(Plain-text document sources)
============================================================

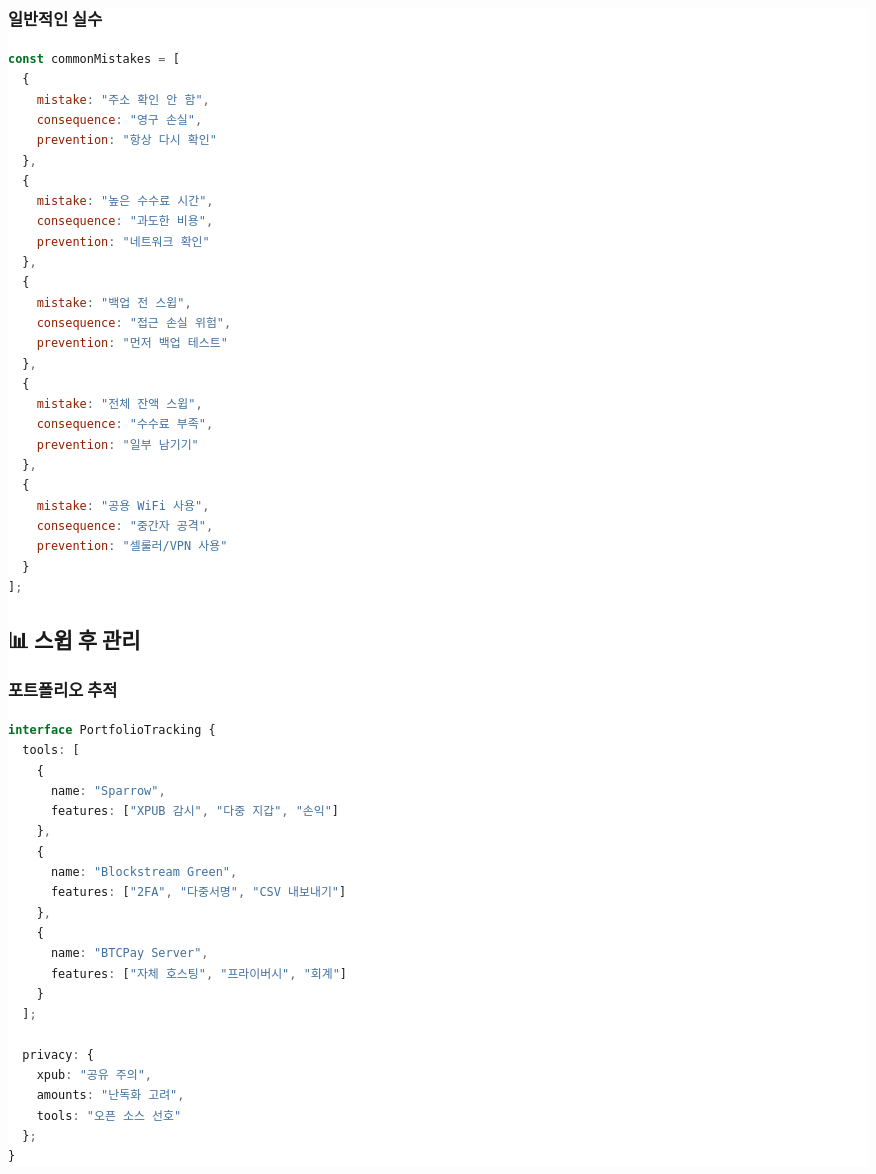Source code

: ### 일반적인 실수
```javascript
const commonMistakes = [
  {
    mistake: "주소 확인 안 함",
    consequence: "영구 손실",
    prevention: "항상 다시 확인"
  },
  {
    mistake: "높은 수수료 시간",
    consequence: "과도한 비용",
    prevention: "네트워크 확인"
  },
  {
    mistake: "백업 전 스윕",
    consequence: "접근 손실 위험",
    prevention: "먼저 백업 테스트"
  },
  {
    mistake: "전체 잔액 스윕",
    consequence: "수수료 부족",
    prevention: "일부 남기기"
  },
  {
    mistake: "공용 WiFi 사용",
    consequence: "중간자 공격",
    prevention: "셀룰러/VPN 사용"
  }
];
```

## 📊 스윕 후 관리

### 포트폴리오 추적
```typescript
interface PortfolioTracking {
  tools: [
    {
      name: "Sparrow",
      features: ["XPUB 감시", "다중 지갑", "손익"]
    },
    {
      name: "Blockstream Green",
      features: ["2FA", "다중서명", "CSV 내보내기"]
    },
    {
      name: "BTCPay Server",
      features: ["자체 호스팅", "프라이버시", "회계"]
    }
  ];
  
  privacy: {
    xpub: "공유 주의",
    amounts: "난독화 고려",
    tools: "오픈 소스 선호"
  };
}
```
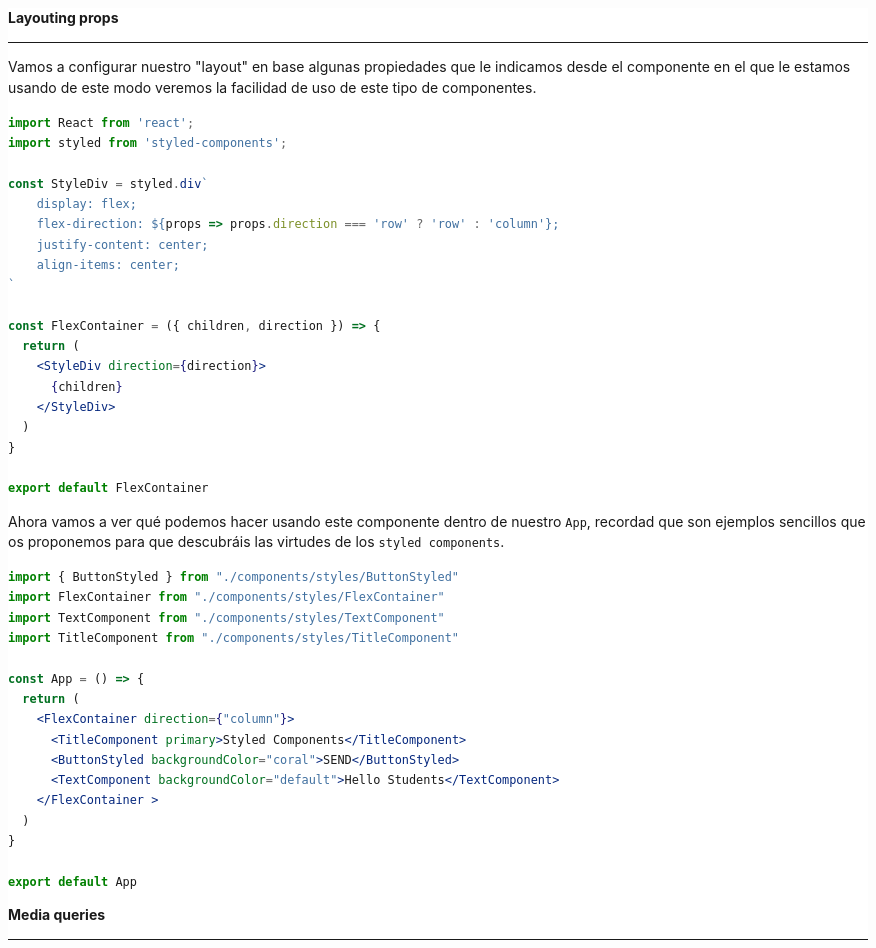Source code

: **Layouting props**

---

Vamos a configurar nuestro "layout" en base algunas propiedades que le indicamos desde el componente en el que le estamos usando de este modo veremos la facilidad de uso de este tipo de componentes. 

```jsx
import React from 'react';
import styled from 'styled-components';

const StyleDiv = styled.div`
    display: flex;
    flex-direction: ${props => props.direction === 'row' ? 'row' : 'column'};
    justify-content: center;
    align-items: center;
`

const FlexContainer = ({ children, direction }) => {
  return (
    <StyleDiv direction={direction}>
      {children}
    </StyleDiv>
  )
}

export default FlexContainer
```

Ahora vamos a ver qué podemos hacer usando este componente dentro de nuestro `App`, recordad que son ejemplos sencillos que os proponemos para que descubráis las virtudes de los `styled components`.

```jsx
import { ButtonStyled } from "./components/styles/ButtonStyled"
import FlexContainer from "./components/styles/FlexContainer"
import TextComponent from "./components/styles/TextComponent"
import TitleComponent from "./components/styles/TitleComponent"

const App = () => {
  return (
    <FlexContainer direction={"column"}>
      <TitleComponent primary>Styled Components</TitleComponent>
      <ButtonStyled backgroundColor="coral">SEND</ButtonStyled>
      <TextComponent backgroundColor="default">Hello Students</TextComponent>
    </FlexContainer >
  )
}

export default App
```

**Media queries**

---
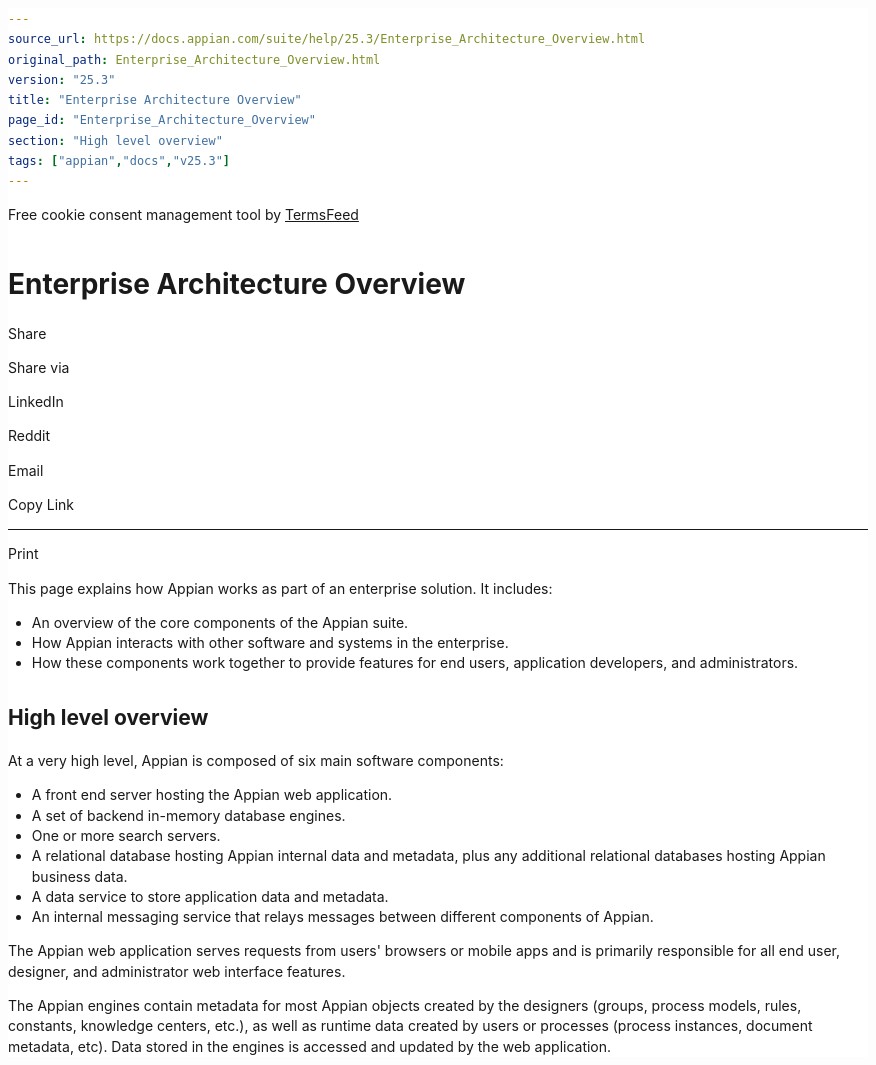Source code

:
 ```yaml
---
source_url: https://docs.appian.com/suite/help/25.3/Enterprise_Architecture_Overview.html
original_path: Enterprise_Architecture_Overview.html
version: "25.3"
title: "Enterprise Architecture Overview"
page_id: "Enterprise_Architecture_Overview"
section: "High level overview"
tags: ["appian","docs","v25.3"]
---
```



Free cookie consent management tool by [TermsFeed](https://www.termsfeed.com/)

# Enterprise Architecture Overview

Share

Share via

LinkedIn

Reddit

Email

Copy Link

* * *

Print

This page explains how Appian works as part of an enterprise solution. It includes:

-   An overview of the core components of the Appian suite.
-   How Appian interacts with other software and systems in the enterprise.
-   How these components work together to provide features for end users, application developers, and administrators.

## High level overview

At a very high level, Appian is composed of six main software components:

-   A front end server hosting the Appian web application.
-   A set of backend in-memory database engines.
-   One or more search servers.
-   A relational database hosting Appian internal data and metadata, plus any additional relational databases hosting Appian business data.
-   A data service to store application data and metadata.
-   An internal messaging service that relays messages between different components of Appian.

The Appian web application serves requests from users' browsers or mobile apps and is primarily responsible for all end user, designer, and administrator web interface features.

The Appian engines contain metadata for most Appian objects created by the designers (groups, process models, rules, constants, knowledge centers, etc.), as well as runtime data created by users or processes (process instances, document metadata, etc). Data stored in the engines is accessed and updated by the web application.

============================================================

*Your task*: All the records need to be repeated exactly, with the images dropped.

*Expected answer*:
Source code

: ### 일반적인 실수
```javascript
const commonMistakes = [
  {
    mistake: "주소 확인 안 함",
    consequence: "영구 손실",
    prevention: "항상 다시 확인"
  },
  {
    mistake: "높은 수수료 시간",
    consequence: "과도한 비용",
    prevention: "네트워크 확인"
  },
  {
    mistake: "백업 전 스윕",
    consequence: "접근 손실 위험",
    prevention: "먼저 백업 테스트"
  },
  {
    mistake: "전체 잔액 스윕",
    consequence: "수수료 부족",
    prevention: "일부 남기기"
  },
  {
    mistake: "공용 WiFi 사용",
    consequence: "중간자 공격",
    prevention: "셀룰러/VPN 사용"
  }
];
```

## 📊 스윕 후 관리

### 포트폴리오 추적
```typescript
interface PortfolioTracking {
  tools: [
    {
      name: "Sparrow",
      features: ["XPUB 감시", "다중 지갑", "손익"]
    },
    {
      name: "Blockstream Green",
      features: ["2FA", "다중서명", "CSV 내보내기"]
    },
    {
      name: "BTCPay Server",
      features: ["자체 호스팅", "프라이버시", "회계"]
    }
  ];
  
  privacy: {
    xpub: "공유 주의",
    amounts: "난독화 고려",
    tools: "오픈 소스 선호"
  };
}
```
Source code

: **Layouting props**

---

Vamos a configurar nuestro "layout" en base algunas propiedades que le indicamos desde el componente en el que le estamos usando de este modo veremos la facilidad de uso de este tipo de componentes. 

```jsx
import React from 'react';
import styled from 'styled-components';

const StyleDiv = styled.div`
    display: flex;
    flex-direction: ${props => props.direction === 'row' ? 'row' : 'column'};
    justify-content: center;
    align-items: center;
`

const FlexContainer = ({ children, direction }) => {
  return (
    <StyleDiv direction={direction}>
      {children}
    </StyleDiv>
  )
}

export default FlexContainer
```

Ahora vamos a ver qué podemos hacer usando este componente dentro de nuestro `App`, recordad que son ejemplos sencillos que os proponemos para que descubráis las virtudes de los `styled components`.

```jsx
import { ButtonStyled } from "./components/styles/ButtonStyled"
import FlexContainer from "./components/styles/FlexContainer"
import TextComponent from "./components/styles/TextComponent"
import TitleComponent from "./components/styles/TitleComponent"

const App = () => {
  return (
    <FlexContainer direction={"column"}>
      <TitleComponent primary>Styled Components</TitleComponent>
      <ButtonStyled backgroundColor="coral">SEND</ButtonStyled>
      <TextComponent backgroundColor="default">Hello Students</TextComponent>
    </FlexContainer >
  )
}

export default App
```

**Media queries**

---
Source code

:
 ```yaml
---
source_url: https://docs.appian.com/suite/help/25.3/Enterprise_Architecture_Overview.html
original_path: Enterprise_Architecture_Overview.html
version: "25.3"
title: "Enterprise Architecture Overview"
page_id: "Enterprise_Architecture_Overview"
section: "High level overview"
tags: ["appian","docs","v25.3"]
---
```



Free cookie consent management tool by [TermsFeed](https://www.termsfeed.com/)

# Enterprise Architecture Overview

Share

Share via

LinkedIn

Reddit

Email

Copy Link

* * *

Print

This page explains how Appian works as part of an enterprise solution. It includes:

-   An overview of the core components of the Appian suite.
-   How Appian interacts with other software and systems in the enterprise.
-   How these components work together to provide features for end users, application developers, and administrators.

## High level overview

At a very high level, Appian is composed of six main software components:

-   A front end server hosting the Appian web application.
-   A set of backend in-memory database engines.
-   One or more search servers.
-   A relational database hosting Appian internal data and metadata, plus any additional relational databases hosting Appian business data.
-   A data service to store application data and metadata.
-   An internal messaging service that relays messages between different components of Appian.

The Appian web application serves requests from users' browsers or mobile apps and is primarily responsible for all end user, designer, and administrator web interface features.

The Appian engines contain metadata for most Appian objects created by the designers (groups, process models, rules, constants, knowledge centers, etc.), as well as runtime data created by users or processes (process instances, document metadata, etc). Data stored in the engines is accessed and updated by the web application.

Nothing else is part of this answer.